The photo is copyright John Sullivan, seen dancing with Mel Osborne in the finals of Strictly Northampton, held in aid of MacMillan Cancer Support.

If you want to see Kamila Domanska dancing click HERE.

 

 

Sunday
Mar252012

Join me in July for a writing weekend in the beautiful Shropshire hills

One summer evening, I walked up to Bromlow Callow, parking my car at the bottom by the stile.  A full moon hung on one side of the sky and a setting sun on the other, one silver, the other gold and not a breath of wind between them, just the gorse, the Scots pines, me – and one lone biker.

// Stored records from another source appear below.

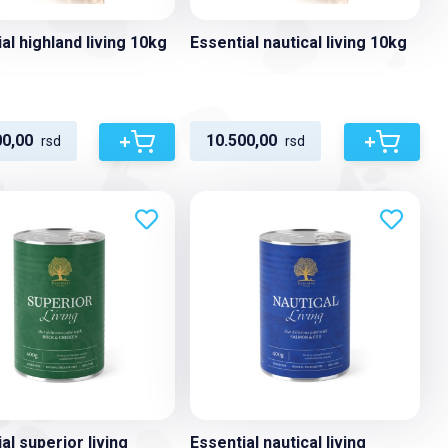
al highland living 10kg
Essential nautical living 10kg
+
+
00,00
10.500,00
rsd
rsd
al superior living
Essential nautical living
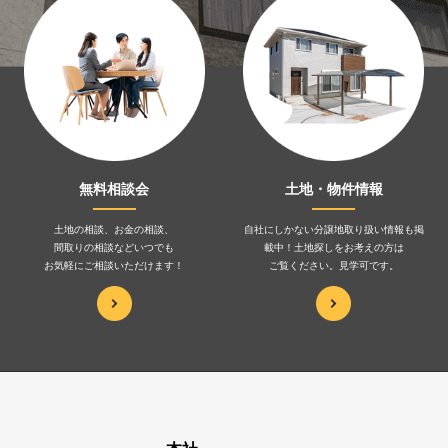
無料相談会
土地・物件情報
土地の相談、お金の相談、
自社にしかない分譲地取り扱い情報も掲
間取りの相談などいつでも
載中！土地探しをお考えの方は
お気軽にご相談いただけます！
ご覧ください。見学可です。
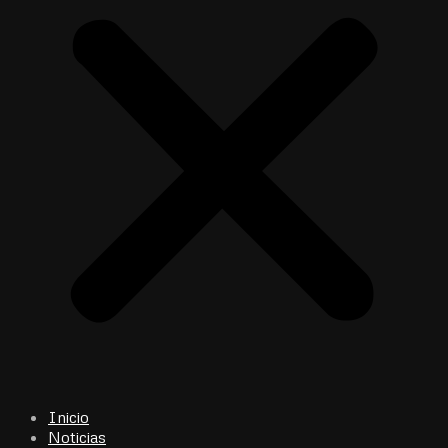
Inicio
Noticias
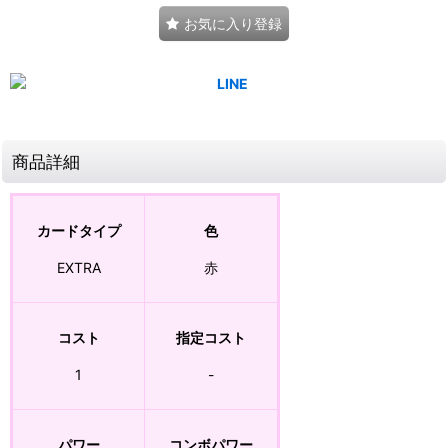
お気に入り登録
商品詳細
カードタイプ
色
EXTRA
赤
コスト
指定コスト
1
-
パワー
コンボパワー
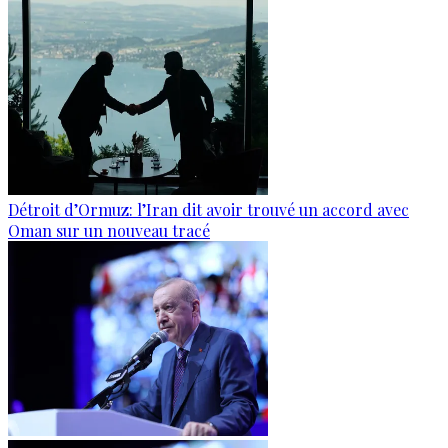
Détroit d’Ormuz: l’Iran dit avoir trouvé un accord avec
Oman sur un nouveau tracé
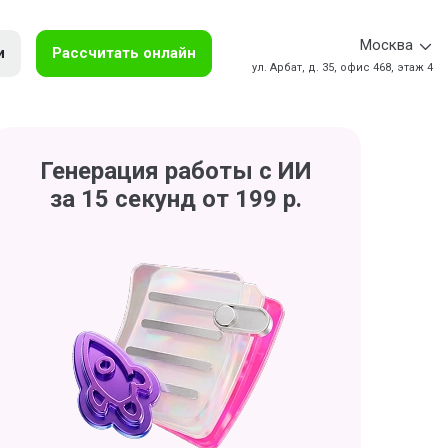
Москва
и
Рассчитать онлайн
ул. Арбат, д. 35, офис 468, этаж 4
Генерация работы с ИИ
за 15 секунд от 199 р.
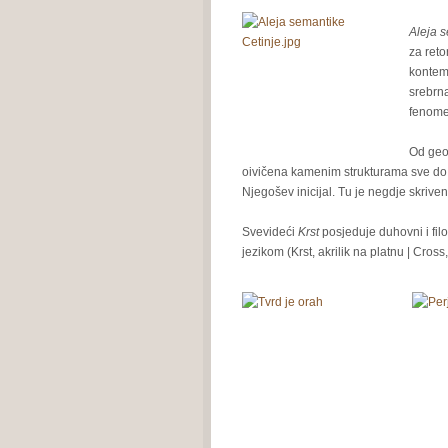
Aleja 
za reto
kontemp
srebrna
fenomen
Od geom
oivičena kamenim strukturama sve do 
Njegošev inicijal. Tu je negdje skriv
Svevideći
Krst
posjeduje duhovni i fil
jezikom (Krst, akrilik na platnu | Cross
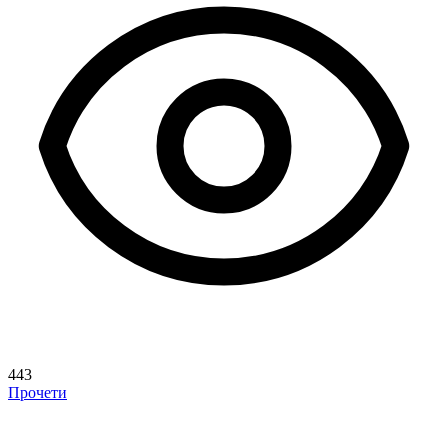
443
Прочети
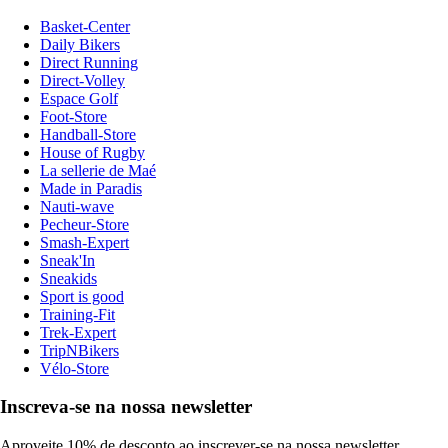
Basket-Center
Daily Bikers
Direct Running
Direct-Volley
Espace Golf
Foot-Store
Handball-Store
House of Rugby
La sellerie de Maé
Made in Paradis
Nauti-wave
Pecheur-Store
Smash-Expert
Sneak'In
Sneakids
Sport is good
Training-Fit
Trek-Expert
TripNBikers
Vélo-Store
Inscreva-se na nossa newsletter
Aproveite 10% de desconto ao inscrever-se na nossa newsletter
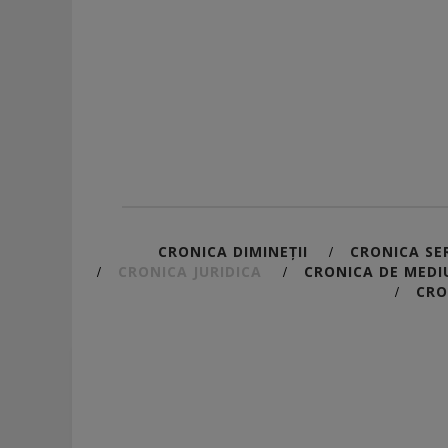
CRONICA DIMINEȚII
CRONICA SER
/
CRONICA JURIDICA
CRONICA DE MEDI
/
/
CRO
/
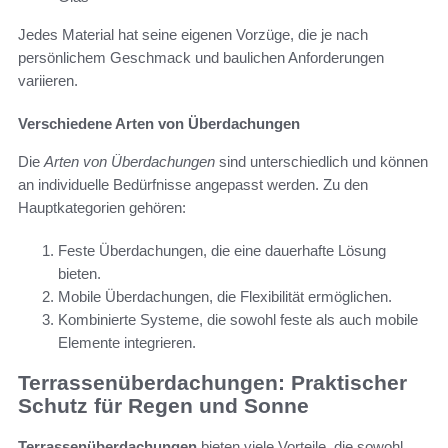
Jedes Material hat seine eigenen Vorzüge, die je nach
persönlichem Geschmack und baulichen Anforderungen
variieren.
Verschiedene Arten von Überdachungen
Die
Arten von Überdachungen
sind unterschiedlich und können
an individuelle Bedürfnisse angepasst werden. Zu den
Hauptkategorien gehören:
Feste Überdachungen, die eine dauerhafte Lösung
bieten.
Mobile Überdachungen, die Flexibilität ermöglichen.
Kombinierte Systeme, die sowohl feste als auch mobile
Elemente integrieren.
Terrassenüberdachungen: Praktischer
Schutz für Regen und Sonne
Terrassenüberdachungen
bieten viele Vorteile, die sowohl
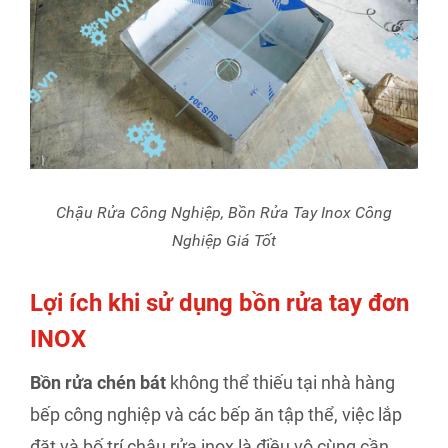
Chậu Rửa Công Nghiệp, Bồn Rửa Tay Inox Công
Nghiệp Giá Tốt
Lợi ích khi sử dụng bồn rửa tay đơn
INOX
Bồn rửa chén bát
không thể thiếu tại nhà hàng
bếp công nghiệp và các bếp ăn tập thể, việc lắp
đặt và bố trí chậu rửa inox là điều vô cùng cần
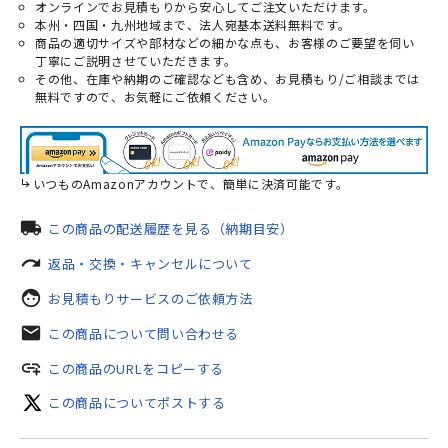
オンラインでお見積もりから安心してご注文いただけます。
本州・四国・九州地域まで、法人宛基本送料無料です。
商品の適切サイズや部材などの細かな点も、お客様のご要望を伺い
丁寧にご説明させていただきます。
その他、在庫や納期のご確認なども含め、お見積もり/ご相談までは
無料ですので、お気軽にご依頼ください。
いつものAmazonアカウントで、簡単に決済可能です。
local_shipping
この商品の配送履歴を見る（納期目安）
redo
返品・交換・キャンセルについて
face
お見積もりサービスのご依頼方法
mail
この商品について問い合わせる
add_link
この商品のURLをコピーする
この商品についてポストする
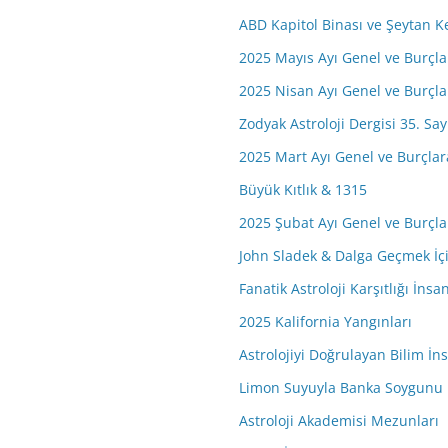
ABD Kapitol Binası ve Şeytan K
2025 Mayıs Ayı Genel ve Burçl
2025 Nisan Ayı Genel ve Burçl
Zodyak Astroloji Dergisi 35. Say
2025 Mart Ayı Genel ve Burçla
Büyük Kıtlık & 1315
2025 Şubat Ayı Genel ve Burçl
John Sladek & Dalga Geçmek İçi
Fanatik Astroloji Karşıtlığı İns
2025 Kalifornia Yangınları
Astrolojiyi Doğrulayan Bilim İ
Limon Suyuyla Banka Soygunu
Astroloji Akademisi Mezunları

He lay back against his leathers under one of the pines.  He’d biked here all the way from Birmingham, he said.  Often on a summer’s evening he’d leave the city behind and head out here to this lonely hilltop where the Severn Plain stretched itself out before him and the distinctive outline of Corndon Hill and the Stiperstones rose on either side.  

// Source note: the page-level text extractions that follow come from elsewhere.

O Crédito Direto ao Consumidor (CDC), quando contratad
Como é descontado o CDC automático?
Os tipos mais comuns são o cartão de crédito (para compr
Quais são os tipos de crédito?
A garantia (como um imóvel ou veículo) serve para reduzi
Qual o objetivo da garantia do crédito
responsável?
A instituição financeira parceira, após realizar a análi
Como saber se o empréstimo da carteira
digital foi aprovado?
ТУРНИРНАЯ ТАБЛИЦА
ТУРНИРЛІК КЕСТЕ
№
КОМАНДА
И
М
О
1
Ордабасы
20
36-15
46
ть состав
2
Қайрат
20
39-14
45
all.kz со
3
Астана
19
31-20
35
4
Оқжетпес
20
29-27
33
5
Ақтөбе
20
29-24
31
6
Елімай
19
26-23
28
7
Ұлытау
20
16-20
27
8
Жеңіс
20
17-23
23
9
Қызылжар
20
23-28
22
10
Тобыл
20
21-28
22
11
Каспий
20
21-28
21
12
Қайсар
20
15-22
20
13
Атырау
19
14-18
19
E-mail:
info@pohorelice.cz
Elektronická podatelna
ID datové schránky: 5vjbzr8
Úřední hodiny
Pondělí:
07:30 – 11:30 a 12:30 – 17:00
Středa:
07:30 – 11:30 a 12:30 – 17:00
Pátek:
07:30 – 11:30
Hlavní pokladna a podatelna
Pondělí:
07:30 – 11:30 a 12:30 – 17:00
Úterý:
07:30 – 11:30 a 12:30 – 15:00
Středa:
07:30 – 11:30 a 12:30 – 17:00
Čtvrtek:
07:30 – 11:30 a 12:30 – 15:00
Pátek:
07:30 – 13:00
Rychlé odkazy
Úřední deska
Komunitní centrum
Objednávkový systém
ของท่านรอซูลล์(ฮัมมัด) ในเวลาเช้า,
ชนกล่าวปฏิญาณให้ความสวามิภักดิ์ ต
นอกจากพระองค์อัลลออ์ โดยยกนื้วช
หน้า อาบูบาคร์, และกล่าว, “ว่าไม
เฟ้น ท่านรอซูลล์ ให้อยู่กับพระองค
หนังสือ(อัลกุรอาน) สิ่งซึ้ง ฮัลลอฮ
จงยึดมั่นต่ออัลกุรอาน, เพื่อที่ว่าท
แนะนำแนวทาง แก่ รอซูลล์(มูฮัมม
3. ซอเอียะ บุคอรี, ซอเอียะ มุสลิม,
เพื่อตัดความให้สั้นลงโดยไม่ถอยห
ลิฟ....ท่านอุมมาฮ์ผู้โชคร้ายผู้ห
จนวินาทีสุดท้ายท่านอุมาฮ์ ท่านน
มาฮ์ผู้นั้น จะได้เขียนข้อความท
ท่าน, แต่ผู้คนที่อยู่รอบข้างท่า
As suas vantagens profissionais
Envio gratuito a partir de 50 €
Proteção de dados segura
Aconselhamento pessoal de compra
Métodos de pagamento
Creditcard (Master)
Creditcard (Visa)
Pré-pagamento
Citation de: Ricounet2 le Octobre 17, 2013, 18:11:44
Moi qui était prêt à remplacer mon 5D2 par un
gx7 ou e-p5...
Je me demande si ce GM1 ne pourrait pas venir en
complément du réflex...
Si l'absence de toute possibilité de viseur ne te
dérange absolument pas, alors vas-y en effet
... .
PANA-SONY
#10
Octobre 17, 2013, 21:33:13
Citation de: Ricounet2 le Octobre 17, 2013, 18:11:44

 I was up the Callow again on Saturday, and thought of him, wondering if he still made his pilgrimage.  The valley was hazy but the sun was hot and again there was not a breath of wind.  I sat on a bed of moss and grass breaking off chunks of cheese washed down with bottled water, slices of ham and a handful of sweet red tomatoes.  What a feast.  And what a place.  ‘This is perfect,’ I said.  Then, as if I hadn’t said it loud enough, I said it again.  

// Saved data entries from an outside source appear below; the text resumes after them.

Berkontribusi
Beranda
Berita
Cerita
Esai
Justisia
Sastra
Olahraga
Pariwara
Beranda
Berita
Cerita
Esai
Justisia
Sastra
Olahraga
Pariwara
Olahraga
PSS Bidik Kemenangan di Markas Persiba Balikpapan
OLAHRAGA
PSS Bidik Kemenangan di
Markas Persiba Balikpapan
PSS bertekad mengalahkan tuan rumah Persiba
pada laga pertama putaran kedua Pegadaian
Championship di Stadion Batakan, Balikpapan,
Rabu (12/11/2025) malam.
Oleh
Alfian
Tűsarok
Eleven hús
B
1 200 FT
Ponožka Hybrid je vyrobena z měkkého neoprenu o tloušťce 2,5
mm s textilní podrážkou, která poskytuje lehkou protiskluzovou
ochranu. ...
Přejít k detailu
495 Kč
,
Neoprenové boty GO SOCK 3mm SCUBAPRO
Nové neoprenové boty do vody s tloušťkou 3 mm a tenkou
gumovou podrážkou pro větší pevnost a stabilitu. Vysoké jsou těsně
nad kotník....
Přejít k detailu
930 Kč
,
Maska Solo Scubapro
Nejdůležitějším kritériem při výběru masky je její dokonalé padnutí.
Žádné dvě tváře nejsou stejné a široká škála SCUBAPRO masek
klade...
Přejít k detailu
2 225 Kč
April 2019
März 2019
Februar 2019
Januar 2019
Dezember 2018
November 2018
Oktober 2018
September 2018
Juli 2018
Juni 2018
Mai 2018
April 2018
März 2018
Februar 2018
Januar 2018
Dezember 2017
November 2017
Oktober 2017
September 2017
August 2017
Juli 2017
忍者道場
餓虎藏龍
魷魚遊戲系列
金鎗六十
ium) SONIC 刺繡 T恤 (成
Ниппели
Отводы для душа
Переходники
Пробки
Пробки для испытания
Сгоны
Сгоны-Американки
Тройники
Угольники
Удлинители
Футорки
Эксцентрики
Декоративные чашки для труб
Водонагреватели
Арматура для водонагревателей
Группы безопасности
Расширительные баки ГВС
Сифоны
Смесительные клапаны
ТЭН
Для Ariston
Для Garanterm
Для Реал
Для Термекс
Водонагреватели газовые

Bromlow Callow is where Hazel Woodus, Mary Webb’s heroine in ‘Gone to Earth’, lived with her father before evil squire Reddin had his wicked way with her. Down the hill to one side of it is Gorsey Bank, where bogies used to live according to Charlotte Burne’s ‘Shropshire Folklore’.  Over Corndon way lies Mitchell’s Fold, where a fairy cow was milked until a wicked witch milked her dry.  Behind the Callow lie the rugged Stiperstones which were dropped, stone by stone, by a local giant. And the greatest of those stony outcrops - the Devil’s Chair – opens up whenever England is in danger, so that legendary Shropshire hero, Wild Edric, can gallop forth with all his knights.

Shropshire’s rich in stories, and this area in the south west of the county in particular.  I lived out in this valley for twenty-four years, and it was a great place to be an author. My first novel, Midnight Blue, drew on the legend of Wild Edric and his fairy wife, the Lady Godda, and I’m still drawing on Shropshire’s folk stories over twenty years later.

In a couple of months time I’ll be leading a weekend workshop on the subject of using myths and legends in creative writing, sharing what I’ve learned myself, and looking at ways to bring stories from the past into our modern lives. 

The arts centre, Gleanings, where the weekend will be hosted, lies directly over the back of Bromlow Callow and looks directly across the valley to the Devil’s Chair.  You couldn’t want for a more idyllic or appropriate setting.  And John and Yvonne, its hosts, couldn’t be warmer or more accommodating.  They’re both fabulous singers too, and the Saturday evening will take the form of a bring-and-share meal, with music and storytelling.  We’ll be celebrating the 21st anniversary of Midnight Blue’s Smarties Book Prize win, and its recent e-book launch. For those of you who love folklore, I’ll be bringing along two of my greatest treasures - first edition copies of Georgina Jackson’s Shropshire Wordbook, and Charlotte Burne’s Shropshire Folklore, and reading from them.

If you’re interested in writing, if myths and legends fascinate you, if you could do with time away from it all in a quiet and extraordinarily beautiful place, perhaps this weekend could be for you.  No special skill is needed to give writing a go.  There are stories in all of us waiting to come out.  And for those of you who do have skill, there are better stories waiting to come out if only you can set aside the time to work on them.

So come along and join the fun.

I didn’t want to leave the Callow on Saturday afternoon.  There are moments you want to last forever, and this was one of them.  Walking down the hill wrapped in the sweet coconut aroma of gorse, my eyes filled with beauty on every side, I simply had to say it again: ‘This is perfect.’ 

Back in the car, it should have been Vaughan Williams on the radio with his lovely lark ascending.   But, as if to prove that perfection already was a thing of the past, I got Schubert instead.  [Maybe someone else’s idea of perfection, but not mine.]